Merits of Silk Industry

  • The industry activities align with the 4 major Millennium Development Goals set by UN like; eradicate extreme poverty and hunger, promote gender equality and empower women, ensuring environmental sustainability, and develop a global partnership for development.
  • High Labour Force Participation Rate (LFPR) in comparison to any other rural avocation due to which silk industry has emerged as the ideal tool for employment generation and rural development.
  • Major participation (80%) by the tribal and downtrodden people, due to which significantly contribute to the poverty alleviation programmes of the Government.   
  • Participation of women (60%) and family members leads to higher income flow to the family.

  • 60% of the income from the sericulture industry is flowing to the primary producers; i.e. farmers.
  • Enable flow of equity from rich (the higher level consumers) to poor ( the farmers, reelers, weavers etc.)
  • Prevents urban migration and contribute to preserve the bio-diversity of rural areas and natural vanya food plant forest areas.

  • Low investment and higher return, short gestation period, and steady income throughout the year.

  • The activities are simple and can be taken by women and other family members along with their regular house hold chores.

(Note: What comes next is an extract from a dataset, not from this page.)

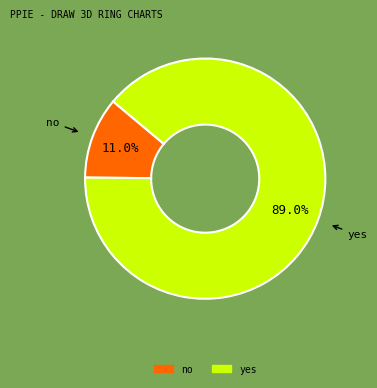

To the nearest percent, what percentage of the pie is yes?

89%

  • Eco friendly production process, increases green cover, helps soil conservation and prevents soil erosion.

  • Carbon emitting is minimal as the industry is agro-based and labour intensive.

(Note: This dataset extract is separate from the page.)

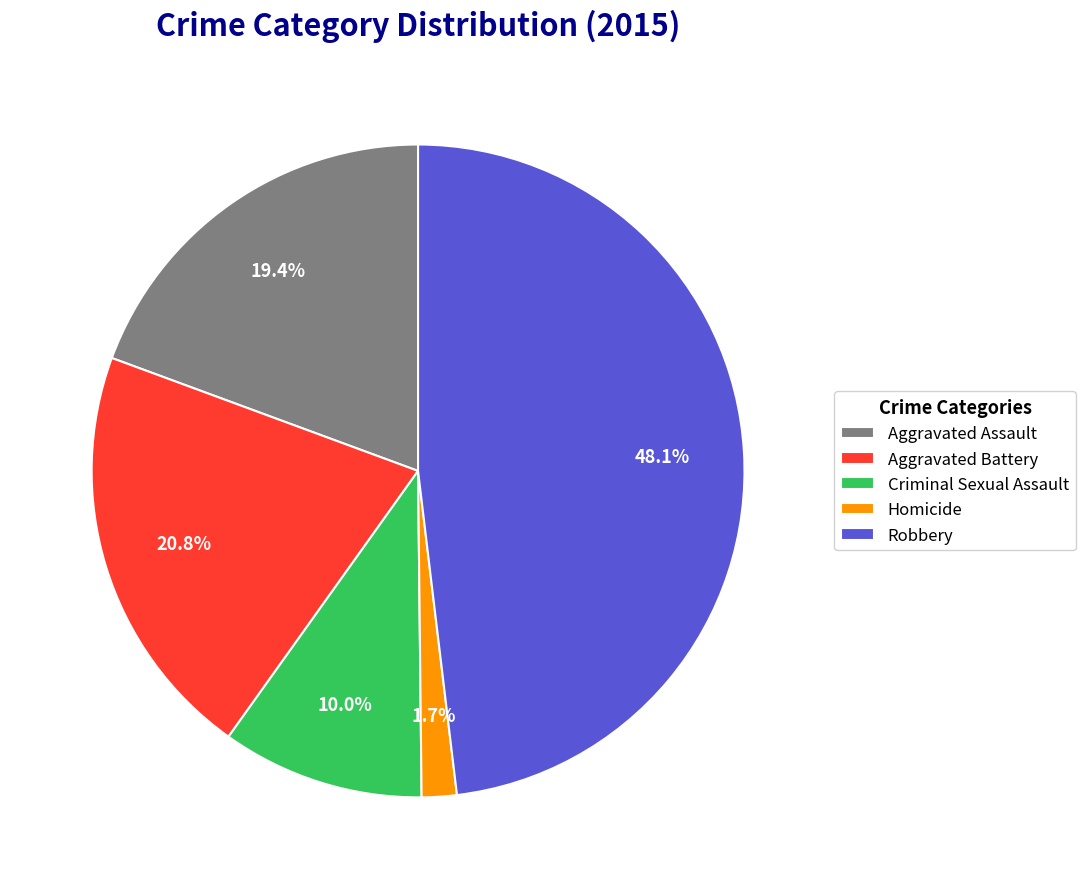

To the nearest percent, what percentage of the pie is Aggravated Assault?

19%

  • Land unsuitable for food crop cultivation could be used for sericulture.

  • The waste generated from the industry could be utilized various useful purposes.

  • A strong and assured domestic demand for silk and silk products which is consistently in the upward trajectory for the last 5 decades.

  • Increasing consumption of silk products witnessed in most of the developed countries leads to high demand in global market also.

  • Foreign exchange earning opportunity for the developing countries.